◆ **Your instructions**: The required answer is every line of the data containing the word "aspek".

◆ **Dataset extract**:
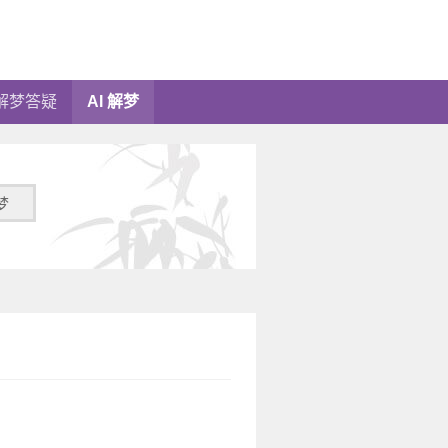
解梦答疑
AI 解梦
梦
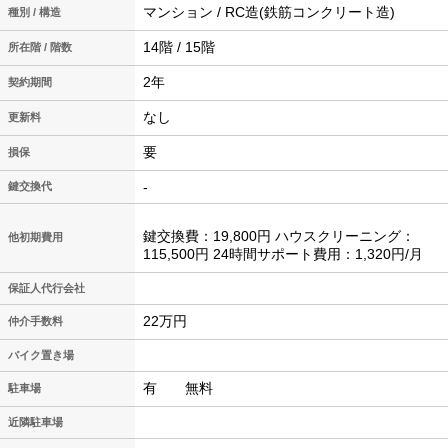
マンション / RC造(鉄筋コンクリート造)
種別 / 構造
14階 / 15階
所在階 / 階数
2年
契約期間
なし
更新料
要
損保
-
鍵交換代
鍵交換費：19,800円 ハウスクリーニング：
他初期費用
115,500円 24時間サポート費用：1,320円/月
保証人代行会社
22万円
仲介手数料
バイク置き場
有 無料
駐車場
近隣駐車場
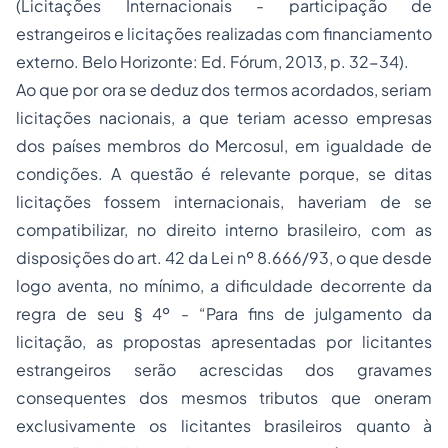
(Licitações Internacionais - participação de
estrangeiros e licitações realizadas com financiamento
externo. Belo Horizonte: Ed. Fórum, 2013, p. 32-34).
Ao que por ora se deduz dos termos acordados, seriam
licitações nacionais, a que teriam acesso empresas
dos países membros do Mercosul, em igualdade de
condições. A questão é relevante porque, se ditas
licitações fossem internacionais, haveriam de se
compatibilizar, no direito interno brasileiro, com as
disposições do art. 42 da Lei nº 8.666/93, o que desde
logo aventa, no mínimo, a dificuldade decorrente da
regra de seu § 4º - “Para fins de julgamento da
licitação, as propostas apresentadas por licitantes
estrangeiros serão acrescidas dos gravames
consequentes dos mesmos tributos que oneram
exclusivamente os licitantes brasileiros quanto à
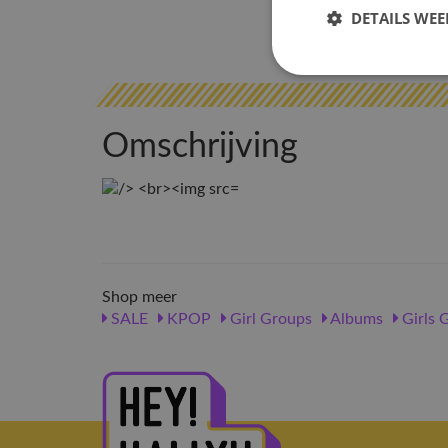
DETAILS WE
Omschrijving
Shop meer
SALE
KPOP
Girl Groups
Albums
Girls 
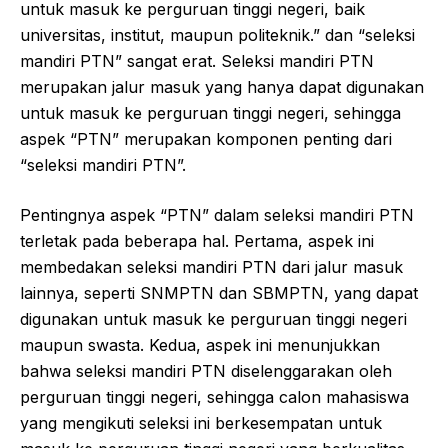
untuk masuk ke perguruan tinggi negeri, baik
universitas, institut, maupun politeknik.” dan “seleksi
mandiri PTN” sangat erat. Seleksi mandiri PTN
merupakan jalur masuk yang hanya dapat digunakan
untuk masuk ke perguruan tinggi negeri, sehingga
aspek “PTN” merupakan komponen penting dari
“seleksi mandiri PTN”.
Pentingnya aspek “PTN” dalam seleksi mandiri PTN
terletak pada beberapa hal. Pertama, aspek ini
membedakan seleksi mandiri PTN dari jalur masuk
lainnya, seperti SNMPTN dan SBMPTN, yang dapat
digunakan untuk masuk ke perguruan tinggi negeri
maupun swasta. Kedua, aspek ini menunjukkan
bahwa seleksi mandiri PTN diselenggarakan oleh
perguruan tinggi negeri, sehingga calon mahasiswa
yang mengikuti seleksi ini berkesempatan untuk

==

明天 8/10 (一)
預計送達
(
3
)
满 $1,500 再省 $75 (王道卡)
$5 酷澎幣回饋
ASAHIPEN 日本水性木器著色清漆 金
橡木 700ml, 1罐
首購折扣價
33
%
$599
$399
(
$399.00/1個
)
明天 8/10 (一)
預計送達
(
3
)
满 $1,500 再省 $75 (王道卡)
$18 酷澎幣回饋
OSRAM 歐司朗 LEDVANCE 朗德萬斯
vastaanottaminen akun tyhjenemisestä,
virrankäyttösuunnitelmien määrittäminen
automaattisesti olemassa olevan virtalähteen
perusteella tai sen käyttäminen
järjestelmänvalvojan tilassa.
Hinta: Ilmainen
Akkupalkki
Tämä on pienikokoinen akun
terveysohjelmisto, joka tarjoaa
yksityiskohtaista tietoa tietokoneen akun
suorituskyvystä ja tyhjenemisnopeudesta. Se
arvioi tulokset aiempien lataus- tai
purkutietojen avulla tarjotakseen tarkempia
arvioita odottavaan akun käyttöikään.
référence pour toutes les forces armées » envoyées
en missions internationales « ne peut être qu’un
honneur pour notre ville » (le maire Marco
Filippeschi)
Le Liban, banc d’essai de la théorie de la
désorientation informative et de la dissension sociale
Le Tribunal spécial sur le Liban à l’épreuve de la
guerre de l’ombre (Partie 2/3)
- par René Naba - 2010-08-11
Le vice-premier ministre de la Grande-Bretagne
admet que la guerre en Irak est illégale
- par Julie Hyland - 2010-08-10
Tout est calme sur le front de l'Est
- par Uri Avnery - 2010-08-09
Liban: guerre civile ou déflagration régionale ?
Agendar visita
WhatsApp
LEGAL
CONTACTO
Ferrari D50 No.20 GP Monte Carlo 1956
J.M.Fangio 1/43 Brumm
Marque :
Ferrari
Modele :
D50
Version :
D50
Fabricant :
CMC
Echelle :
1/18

◆ **Answer section**:
aspek “PTN” merupakan komponen penting dari
Pentingnya aspek “PTN” dalam seleksi mandiri PTN
terletak pada beberapa hal. Pertama, aspek ini
maupun swasta. Kedua, aspek ini menunjukkan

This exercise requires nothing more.